Jak się nie zna na danej rasie i nie umie wychować psa to się go nie bierze. Najbardziej mnie takie kurwa jebańce wkurwiają bo biorą sobie 'psa mordercę' i uczą go agresji. Pies nie ma być agresywny i nie ma atakować tylko ma bronić w razie potrzeby. Każdy pies z kategorii niebezpiecznych ras jeśli jest dobrze ułożony i wychowany to nigdy nie zaatakuje pierwszy (nie licząc sytuacji gdzie ktoś wejdzie na ich terytorium - działkę, dom, mieszkanie itp.) ale w razie jakby ktoś na właściciela podniósł łapę to każdy poleci bronić.

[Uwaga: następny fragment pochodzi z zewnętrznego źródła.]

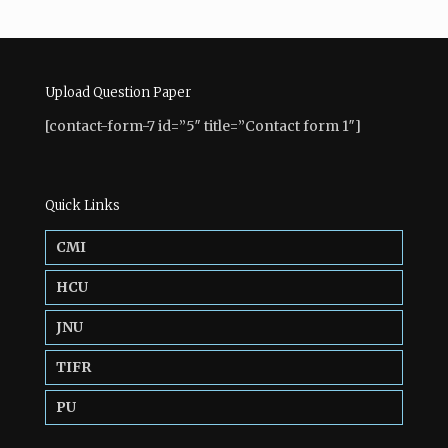
Upload Question Paper
[contact-form-7 id=”5″ title=”Contact form 1″]
Quick Links
CMI
HCU
JNU
TIFR
PU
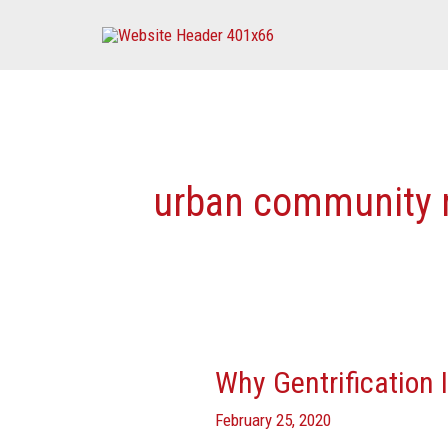
Skip
to
content
urban community 
Why Gentrification 
Why
Gentrification
February 25, 2020
Is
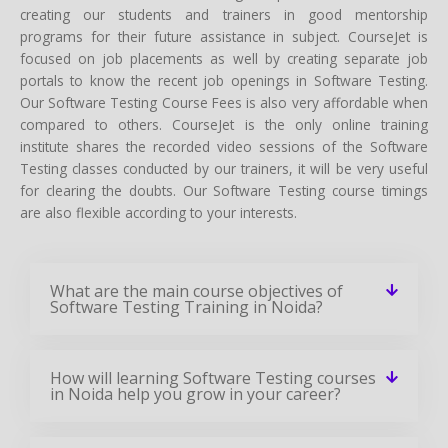
creating our students and trainers in good mentorship
programs for their future assistance in subject. CourseJet is
focused on job placements as well by creating separate job
portals to know the recent job openings in Software Testing.
Our Software Testing Course Fees is also very affordable when
compared to others. CourseJet is the only online training
institute shares the recorded video sessions of the Software
Testing classes conducted by our trainers, it will be very useful
for clearing the doubts. Our Software Testing course timings
are also flexible according to your interests.
What are the main course objectives of
Software Testing Training in Noida?
How will learning Software Testing courses
in Noida help you grow in your career?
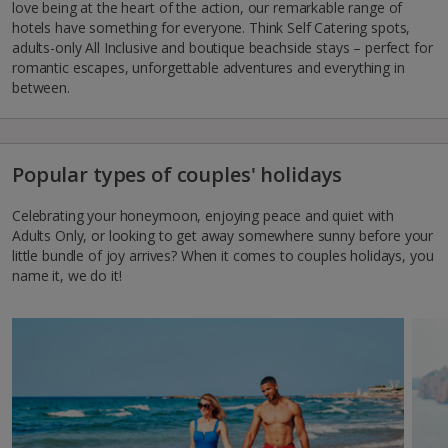
love being at the heart of the action, our remarkable range of
hotels have something for everyone. Think Self Catering spots,
adults-only All Inclusive and boutique beachside stays – perfect for
romantic escapes, unforgettable adventures and everything in
between.
Popular types of couples' holidays
Celebrating your honeymoon, enjoying peace and quiet with
Adults Only, or looking to get away somewhere sunny before your
little bundle of joy arrives? When it comes to couples holidays, you
name it, we do it!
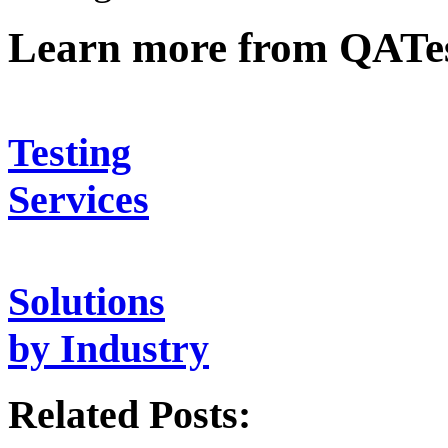
Learn more from QATe
Testing
Services
Solutions
by Industry
Related Posts:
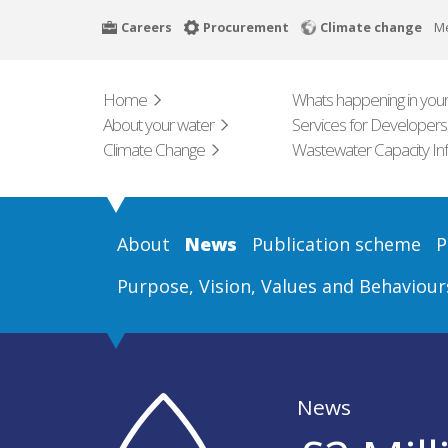
Skip
Careers
Procurement
Climate change
M
to
main
content
Home
Whats happening in your
About your water
Services for Developers
Climate Change
Wastewater Capacity In
About
News
Publication scheme
P
Purpose, Vision, Values and Behaviour
News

Sam mam 3 psy. 2 rottweilery i jednego owczarka niemieckiego. Całe życie miałem rottweilery i wiem o tej rasie przynajmniej tyle ,że wiem jak nie zrobić z tak cudownego i lojalnego psa mordercy.
Są miłe, grzeczne i ułożone. Co prawda nie lubią pijaków i to szczególnie na rowerach i szczekają na nich ale jak widzą dziecko to dosłownie srają tęczą i są przylepy.
Kiedyś jakiś pijaczek mi zadzwonił do bramy bo brakowało mu "5zł na imprezę". Wyszedłem do niego. Zamknąłem bramę i cośtam sobie pierdoli do mnie. Dałem mu tą piątkę i niech spierdala. Ten z wdzięczności klepnął mnie po ramieniu i podziękował ,że równy chłop jestem. Jak psy zobaczyły obcego który klepnął mnie w ramię to dostały szału i prawie mi bramę przeskoczyły.
I od tego ma być pies. Ma kurwa bronić. Widzi zagrożenie (ktoś zaatakował członka stada i trzeba interweniować) i reaguje a nie tępy przedmiot co atakuje na komendę i rzuca się na wszystko.